Se o número sobe, mas a resposta cai de 14 para 60 dias, existe dívida de confiança. A posição da Andreza é direta: ausência de acidente não prova capacidade; pode ser sorte ou subnotificação. O vermelho deve ser informação para aprender, não culpa automática.
5. O painel conta atividade como prevenção
A quinta falha confunde atividade realizada com risco controlado. Treinar 100% das pessoas, fazer 40 inspeções ou 12 DDS não prova que uma barreira funciona. Cada indicador de volume precisa de uma medida de qualidade: compreensão, aplicação, condição, correção ou repetição evitada em 90 dias.
Uma inspeção de 30 itens pode gerar relatório impecável enquanto 2 desvios críticos continuam abertos. A ISO 45001 orienta olhar para planejamento, operação, avaliação e melhoria, não apenas para tarefas registradas.
6. O número perde contexto operacional
A sexta falha é exibir uma média que apaga onde o risco está concentrado. Uma taxa de 0,8 pode esconder uma área com exposição 4 vezes maior, turno sem liderança ou contratada que representa 20% das horas e não aparece no denominador. Corte o KPI por área, turno e tipo de trabalho; acrescente contratada e criticidade quando necessário.
“7 incidentes” sem horas, população e período não permite tendência. “0 incidentes em 60 dias” é fotografia curta; “0 em 1.000.000 de horas” ainda exige saber o que ficou fora. O ILO-OSH 2001, apresentado pela OIT, trata participação e melhoria contínua como parte do sistema.
7. Ninguém desafia o indicador verde
A sétima falha é cultural: o painel virou autoridade que não pode ser questionada.

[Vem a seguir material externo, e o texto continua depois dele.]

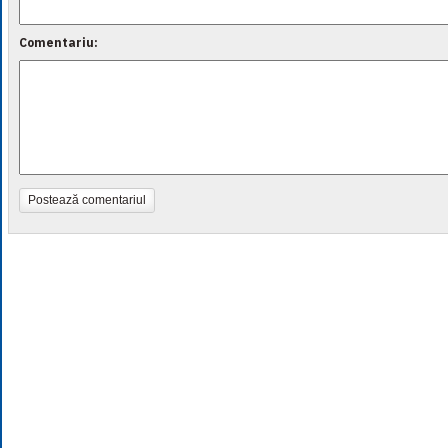
Comentariu:
Postează comentariul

Um indicador maduro precisa de rotina de desafio: qual evidência sustenta a cor, qual hipótese pode estar errada, qual área não está representada e que dado contraditório apareceu no campo? Reserve 10 minutos por reunião para investigar o verde.
Use 4 perguntas mensais e, a cada 90 dias, audite definição, fonte, incentivo e utilidade. Se o KPI não mudou uma decisão em 3 ciclos, redesenhe-o ou retire-o. O painel deixa de ser teatro quando aceita dúvida, atraso e contradição.
Como redesenhar o painel em 30 dias
Um redesenho funcional pode ser executado em 30 dias com poucas métricas, definições claras e decisões visíveis. Nos primeiros 7 dias, escolha 5 a 9 indicadores. Até o dia 14, valide fontes. Até o dia 21, teste em 2 reuniões. Até o dia 30, elimine o que não gerou decisão.
- Dias 1–7: classifique 7 indicadores.
- Dias 8–14: audite 10 registros por indicador.
- Dias 15–21: faça uma reunião de desafio.
- Dias 22–30: publique 1 dono, 1 ação e 1 data por sinal vermelho.
FAQ: KPI de SST e prevenção
KPI de SST sustenta prevenção quando combina definição consistente, contexto operacional, qualidade do reporte e decisão verificável. Nenhuma taxa ou cor prova segurança sozinha.
Um KPI de SST precisa ser leading ou lagging?
Precisa ser lido em conjunto. O lagging mostra uma consequência; o leading ajuda a observar condições e respostas antes do evento. Nenhuma taxa prova prevenção sozinha.
Quantos indicadores devem entrar no painel de SST?
Um painel executivo pode começar com 7 a 9 indicadores, desde que cada um tenha definição, dono, periodicidade, fonte e ação associada.
Como saber se o verde do painel é confiável?
Compare o verde com amostra, cobertura, atraso, distribuição por área e qualidade do reporte. Se os reportes somem, o painel pode estar medindo silêncio.
Qual é a primeira correção quando o KPI virou pontuação?
Separe aprendizagem de punição e revise fórmula, incentivo, fonte e decisão esperada. Um número recupera valor quando orienta ação verificável.
Leve o painel de volta para a realidade
O próximo passo é escolher 1 KPI verde e submetê-lo às 7 falhas. Em 30 minutos, peça definição, denominador, contexto, prazo de resposta e decisão esperada. Compare o painel com 1 turno e registre o que não aparece.